Highlights
The American Heart Association’s (AHA) updated prevention guidelines for women outline a bold prescription for prevention of CVD that urges women to start early, with adoption of a healthy lifestyle and sets new target goals for risk-assessment.
There are now 3 categories (“high risk”, “at risk”, and “optimal risk”instead of the 4 (“high”, “intermediate”, “lower”, and “optimal”) in the Framingham global risk model.
The High-Risk Criteria are
- coronary heart disease,
- cerebrovascular disease,
- peripheral arterial disease,
- abdominal aortic aneurysm,
- end-stage or chronic renal disease,
- diabetes mellitus and
- a global risk score of greater than 20%.
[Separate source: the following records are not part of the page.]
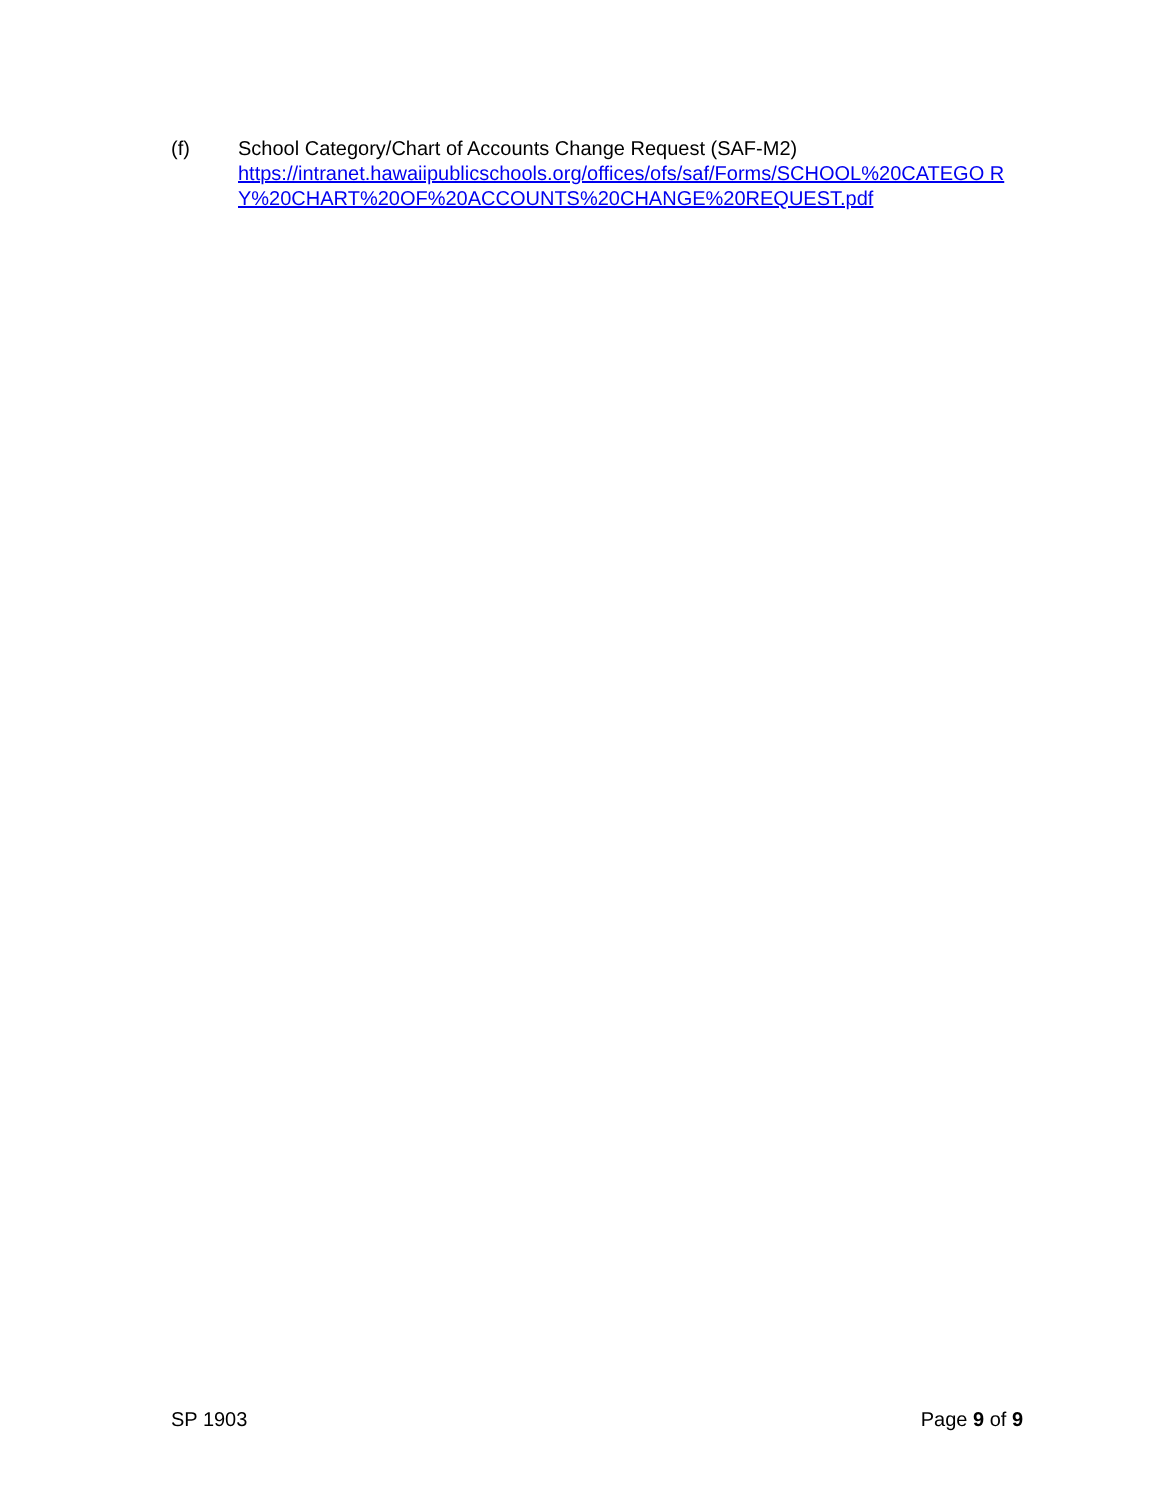(f) School Category/Chart of Accounts Change Request (SAF-M2)
https://intranet.hawaiipublicschools.org/offices/ofs/saf/Forms/SCHOOL%20CATEGO RY%20CHART%20OF%20ACCOUNTS%20CHANGE%20REQUEST.pdf
SP 1903 Page 9 of 9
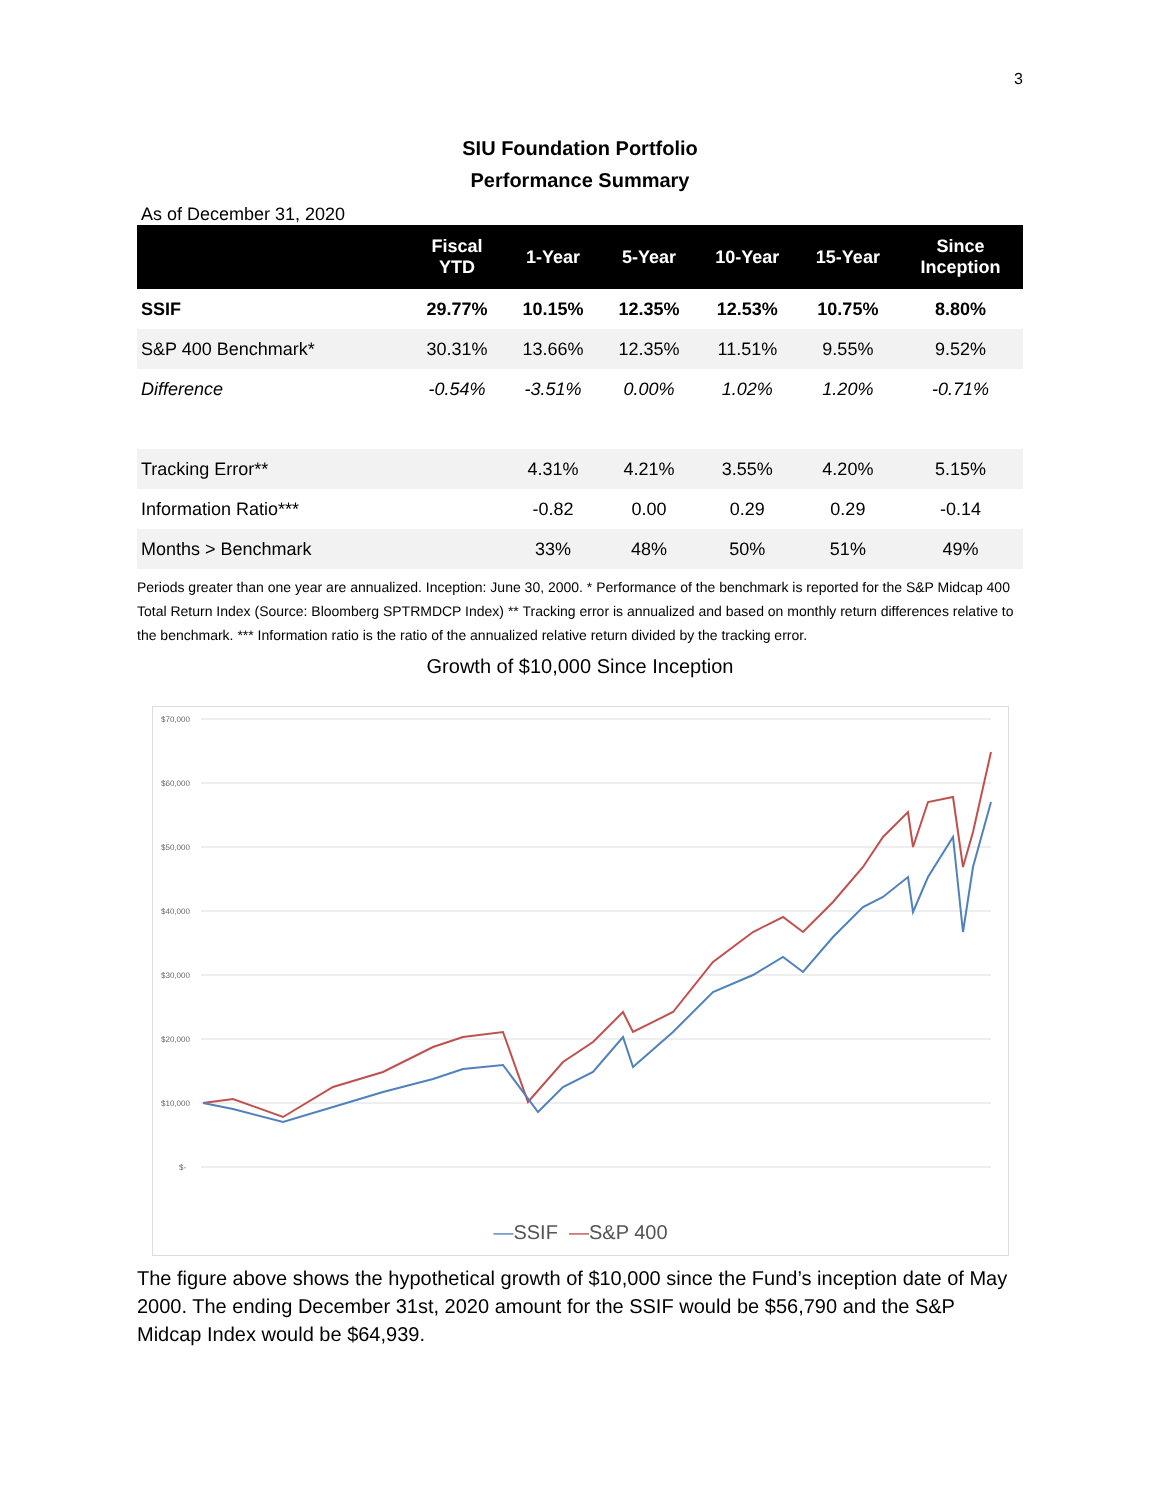3
SIU Foundation Portfolio
Performance Summary
As of December 31, 2020
| | Fiscal YTD | 1-Year | 5-Year | 10-Year | 15-Year | Since Inception |
| --- | --- | --- | --- | --- | --- | --- |
| SSIF | 29.77% | 10.15% | 12.35% | 12.53% | 10.75% | 8.80% |
| S&P 400 Benchmark* | 30.31% | 13.66% | 12.35% | 11.51% | 9.55% | 9.52% |
| Difference | -0.54% | -3.51% | 0.00% | 1.02% | 1.20% | -0.71% |
| Tracking Error** | | 4.31% | 4.21% | 3.55% | 4.20% | 5.15% |
| Information Ratio*** | | -0.82 | 0.00 | 0.29 | 0.29 | -0.14 |
| Months > Benchmark | | 33% | 48% | 50% | 51% | 49% |
Periods greater than one year are annualized. Inception: June 30, 2000. * Performance of the benchmark is reported for the S&P Midcap 400 Total Return Index (Source: Bloomberg SPTRMDCP Index) ** Tracking error is annualized and based on monthly return differences relative to the benchmark. *** Information ratio is the ratio of the annualized relative return divided by the tracking error.
Growth of $10,000 Since Inception
$70,000
$60,000
$50,000
$40,000
$30,000
$20,000
$10,000
$-
—SSIF —S&P 400
The figure above shows the hypothetical growth of $10,000 since the Fund’s inception date of May 2000. The ending December 31st, 2020 amount for the SSIF would be $56,790 and the S&P Midcap Index would be $64,939.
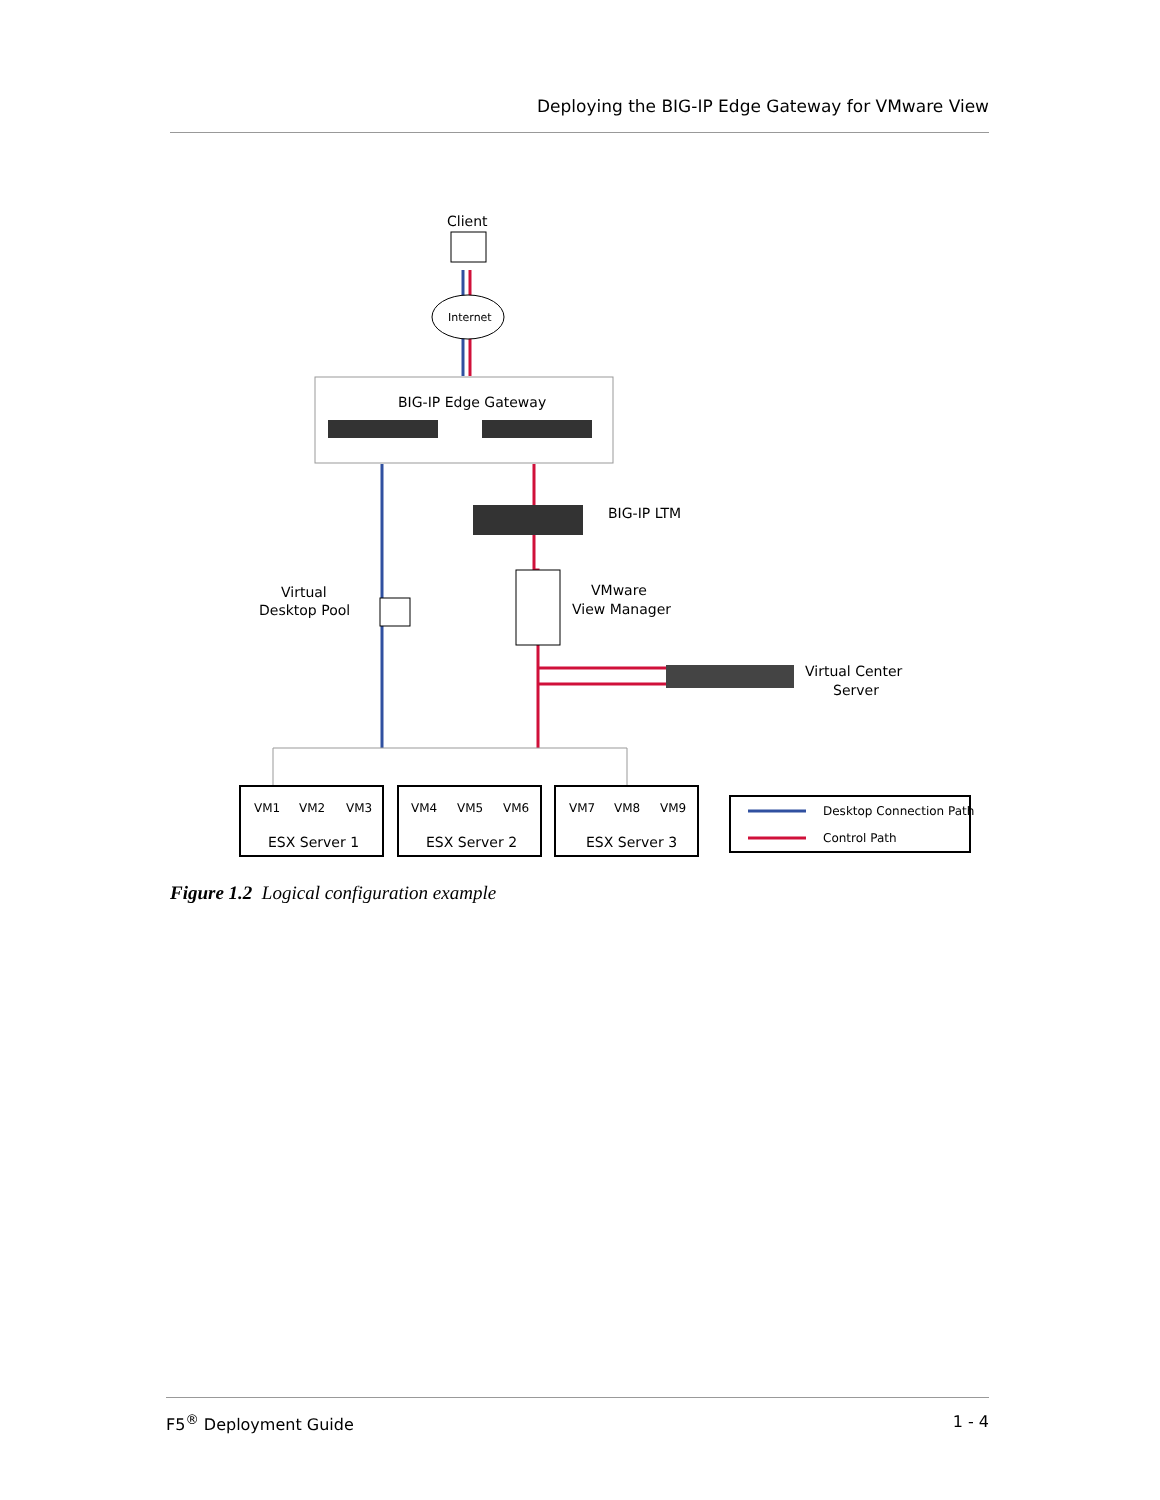Deploying the BIG-IP Edge Gateway for VMware View
Client
Internet
BIG-IP Edge Gateway
BIG-IP LTM
Virtual
Desktop Pool
VMware
View Manager
Virtual Center
Server
VM1
VM2
VM3
VM4
VM5
VM6
VM7
VM8
VM9
ESX Server 1
ESX Server 2
ESX Server 3
Desktop Connection Path
Control Path
Figure 1.2 Logical configuration example
F5<sup>®</sup> Deployment Guide 1 - 4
The At-Risk Criteria include
- one or more major CVD risk factors
- smoking,
- poor diet,
- physical inactivity,
- obesity,
- family history of premature CVD,
- hypertension, or
- dyslipidaemia
- subclinical disease,
- metabolic syndrome and
- poor exercise capacity on TMT
The Optimal-Risk Criteria are
- a global risk score of less than 10% and
- a healthy lifestyle with no risk factors.
According to the new recommendations, all women aged 20 yr and above need initial CVD risk evaluation (medical history, physical examination, fasting glucose and lipids), Framingham risk assessment, and depression screening for women with CVD.
Women Need to Exercise at Least 30 Minutes Most Days of the Week
- Lifestyle Interventions
- Women should avoid smoking, tobacco and passive smoke. Counseling, nicotine replacement, or other pharmacotherapy should be offered with behavioral interventions for smoking cessation.
- They should engage in a minimum of 30 minutes of moderate-intensity physical activity at least 6/7 days of the week.
- Women with a recent acute coronary or cerebrovascular event should seek a comprehensive rehabilitation program.
- Saturated fat should be limited to no more than 10%, cholesterol intake to less than 300 mg/day, alcohol to no more than 1 drink daily and sodium to less than 2.3 gm daily.
- A BMI between 18.5 and 24.9 kg/m² and a waist circumference less than 35 inches should be maintained.
- Omega-3 capsules may be considered in women with CVD and 2 to 4 gm may be used in those with pertriglyceridemia.
- Screening for and treating depression in women with CVD should be considered.
- Major Risk Factor Interventions
- Optimal BP should be less than 120/80 mm Hg.
- Lipid levels
- LDL cholesterol levels should be < 100 mg/dL;
- HDL cholesterol levels should be > 50 mg/dL;
- triglyceride levels > 150 mg/dL;
- non-HDL cholesterol (LDL + VLDL) levels, < 130 mg/dL.
- Lipid therapy with statins, niacin, or fibrates should be stratified by risk category.
- Lifestyle and pharmacotherapy is indicated for type 2 diabetes mellitus to achieve Hb1Ac levels of less than 7%.
- Preventive Drug Interventions
- Aspirin therapy (75-325 mg/day) should be used in high-risk women unless contraindicated.
- Clopidogrel should be substituted if aspirin is not tolerated.
- In women over 65 years, consider 81 mg daily or 100 mg on alternate days of aspirin if BP is controlled or for prevention of myocardial infarction & stroke.
- In women below 65 years, aspirin is indicated when ischemic stroke prevention outweighs the risk.
- Beta-blockers should be used in women indefinitely after myocardial infarction, acute coronary syndrome or left ventricular dysfunction with or without heart failure.
- ACE inhibitors should be used indefinitely after myocardial infarction and in those with heart failure or left ventricular ejection fraction less than 40% or with diabetes mellitus.
- Aldosterone blockade is indicated in women after myocardial infarction that do not have renal dysfunction or hyperkalaemia, in those who are receiving therapeutic doses of an ACE inhibitor and beta-blocker and in those who have left ventricular ejection fraction of less than 40% diabetes or heart failure.
- Class III Interventions (Not Useful or Harmful)
- Estrogen and selective estrogen-receptor blockers should NOT be used for primary or secondary CVD prevention.
- Antioxidant vitamin supplements (E, C, and beta-carotene) should NOT be used for primary or secondary CVD prevention.
- Folic acid with or without B6 and B12 supplementation should NOT be used for primary or secondary CVD prevention.
- Routine use of aspirin in women below 65 years of age is not recommended for myocardial infarction prevention.